'Hacking' conviction voided by court Law doesn't apply to workers given access, judges say

January 23, 1998|By Andrea F. Siegel | Andrea F. Siegel,SUN STAFF

The state's highest court has overturned the conviction of a computer specialist because Maryland's law against "hacking" dTC does not apply to workers who have been freely given computer privileges by their employers, even if they abuse those privileges.

Yesterday's reversal was a victory for Terry Dewain Briggs, 26, a computer programmer who was convicted by an Anne Arundel County Circuit Court jury in 1996 of gaining unauthorized access to a computer, which is called hacking.

Hacking is a misdemeanor punishable by up to five years in prison in Maryland. Briggs, who has moved to Georgia from Washington, and could not be reached last night, was sentenced to two days in jail and 150 hours of community service.

He also settled out of court a civil suit filed by his employers alleging that he had sabotaged their computer network just before he quit in a contract dispute.

Gary E. Bair, chief of criminal appeals in the attorney general's office, said officials will review the law and the Court of Appeals ruling and decide whether to ask lawmakers to expand Maryland's statute.

"If you want a law that says if you are an employee and you use your computer in a way that your employer finds objectionable, then that is what your law should say," said Bradley A. Thomas, a Washington lawyer who represented Briggs.

The federal government and many states make it a crime for people to exceed their authorized computer access or to tamper with a computer system to which they have access.

The National Institute of Justice, an arm of the U.S. Department of Justice, has noted that computer sabotage by insiders is another form of white-collar crime. Experts in the field have written that computer abuse by employees and former employees is at least as serious as sabotage by outsiders.

Briggs said he did not tamper with the system he maintained for the Scarborough Group, a securities investment company in Annapolis. He contended that as the person in charge of the computer system, he had added security and had trouble

recalling passwords.

Just after Briggs resigned in July 1995, Scarborough discovered it was locked out of many of its own files. The files were made inaccessible to others with passwords known only to Briggs, according to trial testimony.

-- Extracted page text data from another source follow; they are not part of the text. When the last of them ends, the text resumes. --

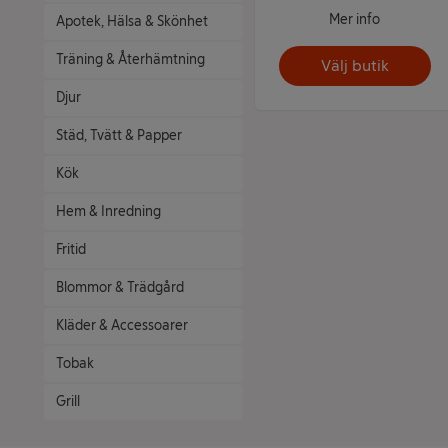
Mer info
Apotek, Hälsa & Skönhet
Träning & Återhämtning
Välj butik
Djur
Städ, Tvätt & Papper
Kök
Hem & Inredning
Fritid
Blommor & Trädgård
Kläder & Accessoarer
Tobak
Grill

Scarborough contended that Briggs changed the passwords two days before his contract dispute and put them into a directory, called "HAHAHEHE," to which nobody else in the firm had access.

"He has crippled the company's computer system," said company lawyers, who added that Scarborough needed its system to manage $600 million in investments.

"We underwent some pains because of this," Cliff Woodward, Scarborough's manager of accounting and human resources, said yesterday.

Many other companies are also at the mercy of their computer chiefs, he said.

"We put a lot of faith into them. We try to pay them as best we can and keep them happy," Woodward said.

Since the dispute with Briggs, he said "everything is backed up and double backed up. We can't take a chance of having this mishap happening again."

That is what companies should do, Thomas said. "The recourse for employers is to have checks and balances," he said.